ÜBUNGSFRAGEN ::
A) Wie lässt sich der Textauszug zum Projekt „Gesund aufwachsen in der Nordstadt“ in zwei Sätzen zusammenfassen?
B) Nimm den Textauszug zum Projekt „Gesund aufwachsen in der Nordstadt“ nach seinem letzten Satz auf und schreibe ihn weiter.

TEXTAUSZUG ::
------------------------------------------------

Gesundheitsamt und Uni Projekt „Gesund aufwachsen in der Nordstadt“ gestartet

Wuppertal · Wie können Kinder in Wuppertal gesünder aufwachsen? Mit dieser Frage hat sich zur Auftaktveranstaltung des Projekts „Gesund aufwachsen in der Nordstadt“ eine Gruppe der Stadtverwaltung und der Bergischen Universität befasst.

Kinder in der Nordstadt sind die Zielgruppe des Projekts (Symbolbild).

Foto: Achim Otto

Anlass des neuen Projekts des städtischen Gesundheitsamts sind die Daten der Schuleingangsuntersuchungen, die laut Verwaltung für Wuppertal einen deutlichen Handlungsbedarf aufzeigen: „Rund jedes fünfte Kind weist Auffälligkeiten im Bereich der psychischen und sozioemotionalen Kompetenzen auf und jedes zehnte Kind hat Adipositas.“

Besonders betroffen sind demnach Quartiere mit herausfordernden sozialen Strukturen wie die Nordstadt. Schwerpunkt des Projekts ist daher die Förderung von Bewegung, gesunder Ernährung und der psychischen Gesundheit von Kindern und Jugendlichen in genau diesem Stadtteil.

------------------------------------------------

EXTRAHIERTE DATEN ::
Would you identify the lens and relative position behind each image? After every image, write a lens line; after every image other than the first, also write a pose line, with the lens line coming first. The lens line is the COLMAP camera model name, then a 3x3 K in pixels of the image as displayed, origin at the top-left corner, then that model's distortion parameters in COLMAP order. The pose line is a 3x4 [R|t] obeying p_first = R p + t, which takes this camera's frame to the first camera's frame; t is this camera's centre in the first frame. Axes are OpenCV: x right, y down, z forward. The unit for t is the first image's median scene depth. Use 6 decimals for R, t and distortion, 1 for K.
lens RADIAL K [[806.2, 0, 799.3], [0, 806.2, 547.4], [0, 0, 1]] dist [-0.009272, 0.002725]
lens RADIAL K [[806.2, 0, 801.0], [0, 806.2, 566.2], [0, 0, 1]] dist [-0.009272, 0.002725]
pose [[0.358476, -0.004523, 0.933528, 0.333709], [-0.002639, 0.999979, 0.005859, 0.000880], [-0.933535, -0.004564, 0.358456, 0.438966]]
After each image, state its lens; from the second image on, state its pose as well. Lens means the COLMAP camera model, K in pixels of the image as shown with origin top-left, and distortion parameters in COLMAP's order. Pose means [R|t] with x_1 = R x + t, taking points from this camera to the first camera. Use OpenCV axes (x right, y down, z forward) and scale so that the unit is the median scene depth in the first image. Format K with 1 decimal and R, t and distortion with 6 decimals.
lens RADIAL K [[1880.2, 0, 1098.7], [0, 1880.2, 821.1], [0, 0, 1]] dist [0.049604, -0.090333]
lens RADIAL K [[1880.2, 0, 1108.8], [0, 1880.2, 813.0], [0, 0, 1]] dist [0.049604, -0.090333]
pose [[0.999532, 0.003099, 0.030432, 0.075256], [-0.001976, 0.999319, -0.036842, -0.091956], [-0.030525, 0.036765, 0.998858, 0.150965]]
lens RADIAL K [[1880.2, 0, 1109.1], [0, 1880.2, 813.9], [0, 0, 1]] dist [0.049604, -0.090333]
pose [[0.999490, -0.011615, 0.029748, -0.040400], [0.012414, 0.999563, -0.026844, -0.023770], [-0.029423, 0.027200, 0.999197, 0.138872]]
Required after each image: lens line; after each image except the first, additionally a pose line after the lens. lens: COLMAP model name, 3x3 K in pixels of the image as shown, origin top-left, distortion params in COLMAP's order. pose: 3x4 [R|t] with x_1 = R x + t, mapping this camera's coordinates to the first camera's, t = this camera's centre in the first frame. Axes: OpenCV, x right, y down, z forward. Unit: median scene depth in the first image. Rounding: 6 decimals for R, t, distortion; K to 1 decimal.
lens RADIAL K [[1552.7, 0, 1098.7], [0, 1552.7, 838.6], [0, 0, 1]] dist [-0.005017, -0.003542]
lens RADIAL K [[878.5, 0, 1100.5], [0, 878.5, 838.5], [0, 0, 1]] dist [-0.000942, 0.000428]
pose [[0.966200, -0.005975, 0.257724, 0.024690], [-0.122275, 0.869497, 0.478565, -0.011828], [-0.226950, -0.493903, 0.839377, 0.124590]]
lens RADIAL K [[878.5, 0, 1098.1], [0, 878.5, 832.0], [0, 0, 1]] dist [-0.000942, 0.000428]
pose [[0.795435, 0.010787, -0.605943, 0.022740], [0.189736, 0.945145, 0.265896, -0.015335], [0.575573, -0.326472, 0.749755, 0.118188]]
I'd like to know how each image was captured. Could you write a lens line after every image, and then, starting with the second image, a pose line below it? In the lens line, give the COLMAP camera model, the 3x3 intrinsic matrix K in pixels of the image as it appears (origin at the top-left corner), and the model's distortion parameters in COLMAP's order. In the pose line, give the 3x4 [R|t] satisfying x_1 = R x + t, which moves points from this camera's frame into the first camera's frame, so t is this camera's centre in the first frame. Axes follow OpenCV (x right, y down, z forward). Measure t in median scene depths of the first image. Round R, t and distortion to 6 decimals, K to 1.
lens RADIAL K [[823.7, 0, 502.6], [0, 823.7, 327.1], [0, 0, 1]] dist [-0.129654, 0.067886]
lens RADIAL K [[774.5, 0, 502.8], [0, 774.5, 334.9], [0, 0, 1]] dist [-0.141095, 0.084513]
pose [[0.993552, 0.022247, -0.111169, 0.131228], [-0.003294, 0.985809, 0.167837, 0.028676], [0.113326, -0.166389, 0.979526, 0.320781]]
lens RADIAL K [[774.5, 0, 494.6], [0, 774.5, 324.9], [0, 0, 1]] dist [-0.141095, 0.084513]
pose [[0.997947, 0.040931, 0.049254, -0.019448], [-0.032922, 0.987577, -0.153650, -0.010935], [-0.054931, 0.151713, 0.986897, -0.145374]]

------------------------------------------------

GEGEBENE ANTWORTEN ::
A) Das städtische Gesundheitsamt in Wuppertal hat das Projekt „Gesund aufwachsen in der Nordstadt“ gestartet, zu dessen Auftakt sich Stadtverwaltung und Bergische Universität mit der Frage befassten, wie Kinder gesünder aufwachsen können. Anlass sind Schuleingangsuntersuchungen, nach denen rund jedes fünfte Kind psychische und sozioemotionale Auffälligkeiten zeigt und jedes zehnte Adipositas hat, weshalb das Projekt in der besonders betroffenen Nordstadt Bewegung, gesunde Ernährung und psychische Gesundheit von Kindern und Jugendlichen fördern soll.

B)
„Unser Ziel ist es, Strukturen zu schaffen, die Kindern unabhängig von ihrer sozialen Lage ein gesundes Aufwachsen ermöglichen“, erklärt Julius Spiecker (Projektverantwortlicher aus dem Gesundheitsamt). „Wir sehen Gesundheit dabei als ein Querschnittsthema. Daher wollen wir gemeinsam mit Akteurinnen und Akteure aus der Stadtverwaltung und aus dem Quartier Maßnahmen für Kinder, Jugendliche und deren Familien entwickeln“, ergänzt Vincent Utech (Projektpartner von der Alten Feuerwache). Auch interessierte Bürgerinnen und Bürger können sich beteiligen.

Das Projekt wird gemeinsam vom Gesundheitsamt und der Alten Feuerwache, einem Träger der freien Kinder- und Jugendhilfe, umgesetzt. Die Techniker Krankenkasse fördert das Projekt, die wissenschaftliche Begleitung erfolgt durch die Bergische Universität.